Finding Images with Similarities

Use the resource search with the filter:

/resources?ShowWithSimilar=true

This shows only resources that have at least one similar image detected.

Merging Duplicates

When you find duplicates, you can merge them:

  1. Navigate to the resource you want to keep (the "winner")
  2. Find the Similar Resources section
  3. Click Merge Others To This
  4. Confirm the action

Merging:

  • Keeps the winner resource with all its metadata
  • Transfers all tags, notes, and group associations from merged resources
  • Deletes the merged resources
  • Preserves the winner's version history
warning

Merging is permanent -- the merged resources are deleted. Verify that the winner resource is the one you intend to keep.

Cache Warming

At startup, the hash worker loads existing hashes into the LRU cache in pages of up to 50,000 entries. This pre-populates the cache so similarity detection is effective immediately without waiting for a full batch cycle.

The cache size is controlled by -hash-cache-size (default: 100,000 entries). If your collection exceeds this limit, older entries are evicted and may not participate in similarity comparisons until they cycle back through batch processing.

Failed Hash Handling

If hashing fails for a Resource (corrupt image, unsupported encoding), the worker stores an empty hash record. This prevents the Resource from being retried on every batch cycle.

Memory Considerations

The hash worker maintains an in-memory LRU cache of image hashes for fast similarity lookups. Memory usage depends on your image count and the -hash-cache-size setting:

Image CountEstimated Cache Size
10,000~0.2 MB
100,000~2.4 MB
1,000,000~24 MB
10,000,000~240 MB

For collections with millions of images, memory usage stays under 250 MB. The cache is loaded at startup and updated incrementally.

On-Upload Processing

When you upload a new image, it is queued for immediate hash processing. This means:

  1. Upload completes and resource is created
  2. Resource ID is added to the hash queue
  3. Worker processes it (usually within seconds)
  4. Similar images appear on the resource page

If the queue is full (1000 items), new uploads fall back to batch processing on the next poll interval.

Hash Migration

If you have images that were uploaded before hash calculation was available, the hash worker automatically processes them during its batch cycles. No manual intervention is required.

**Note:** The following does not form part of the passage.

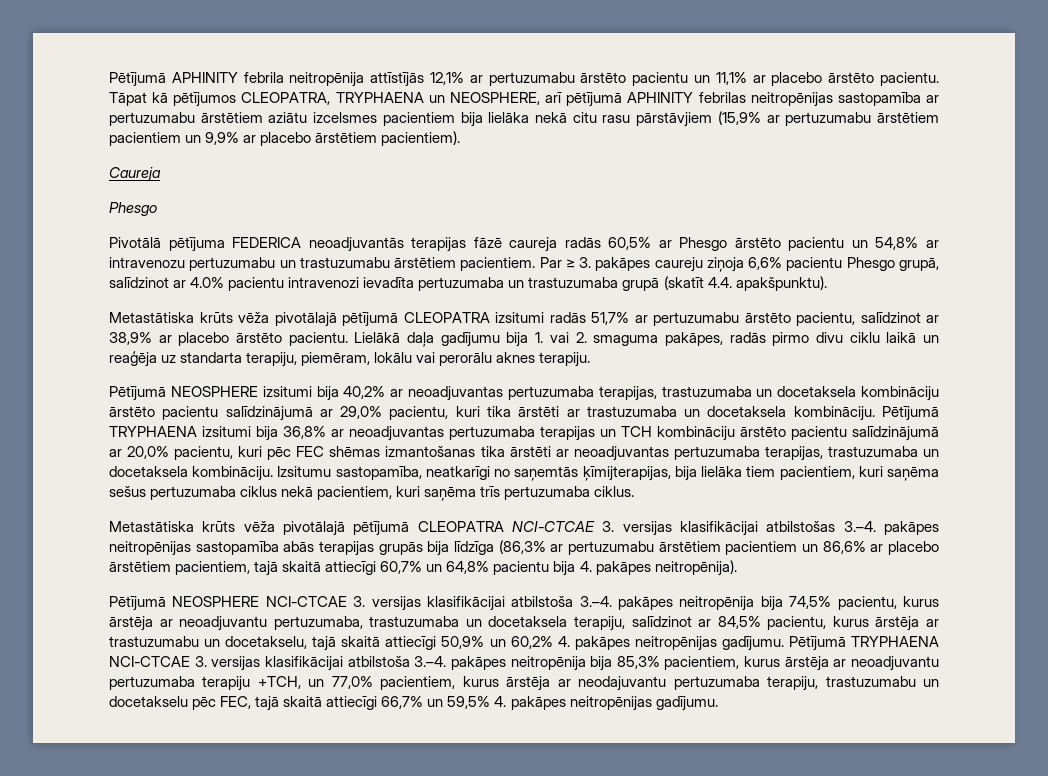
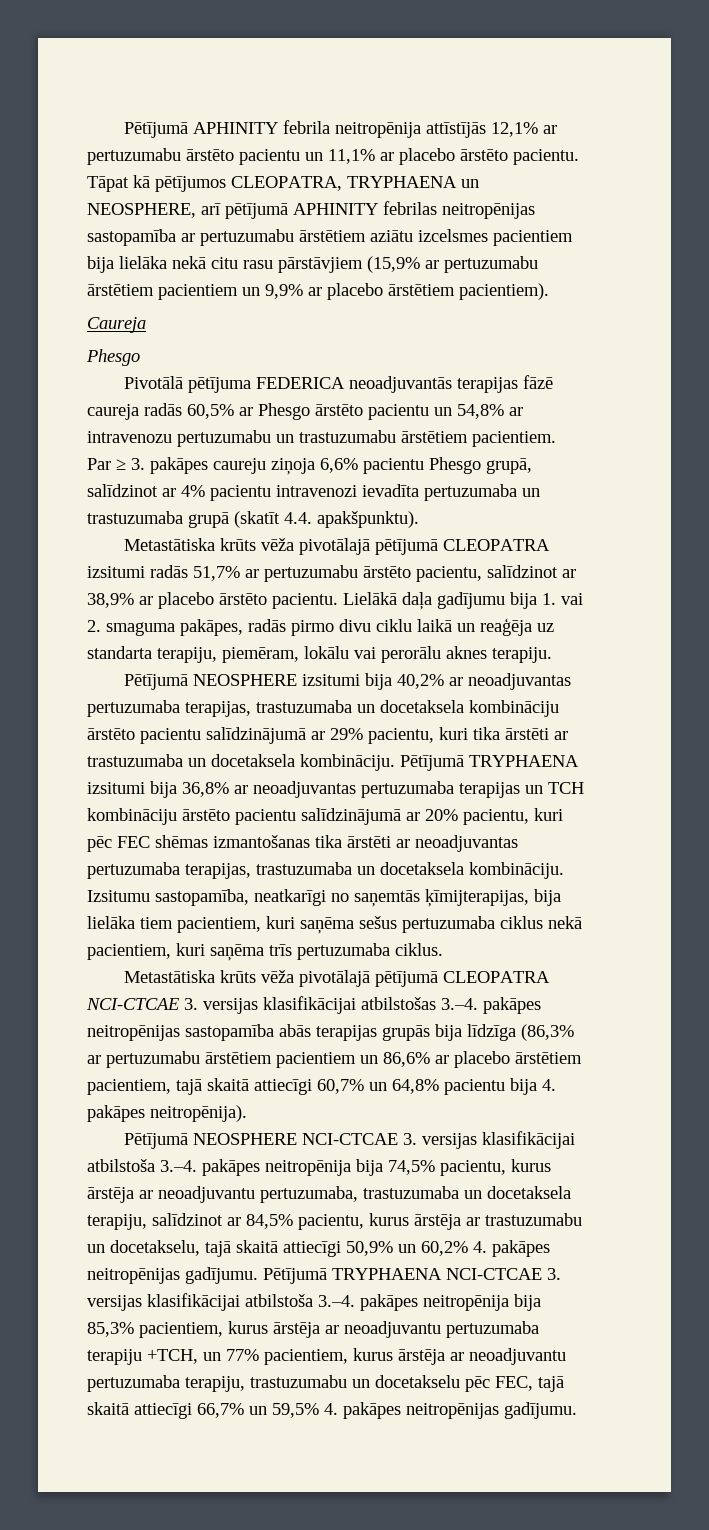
[190,277,225,288] 4.0% -> [181,485,205,497] 4%
[340,406,383,419] 29,0% -> [330,728,363,740] 29%
[127,446,170,459] 20,0% -> [425,809,458,821] 20%
[331,676,667,691] 77,0% pacientiem, kurus ārstēja ar neodajuvantu -> [226,1348,566,1365] 77% pacientiem, kurus ārstēja ar neoadjuvantu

The worker also handles migration of hash format changes transparently. The current storage format uses int64 for efficient Hamming distance calculation. Legacy string-format hashes are still supported and migrated automatically. No action needed from you.

Troubleshooting

Similar images not appearing

  1. Check that the hash worker is running (not disabled)
  2. Wait for the next poll interval
  3. Check logs for processing errors
  4. Verify the image format is supported

Too many false positives

Lower the similarity threshold:

./mahresources -hash-similarity-threshold=6 ...

Missing obvious duplicates

Raise the similarity threshold:

./mahresources -hash-similarity-threshold=15 ...

High memory usage

If the hash cache is too large:

  1. Reduce the cache size: -hash-cache-size=50000
  2. Disable the worker if not needed: -hash-worker-disabled
  3. Add more system memory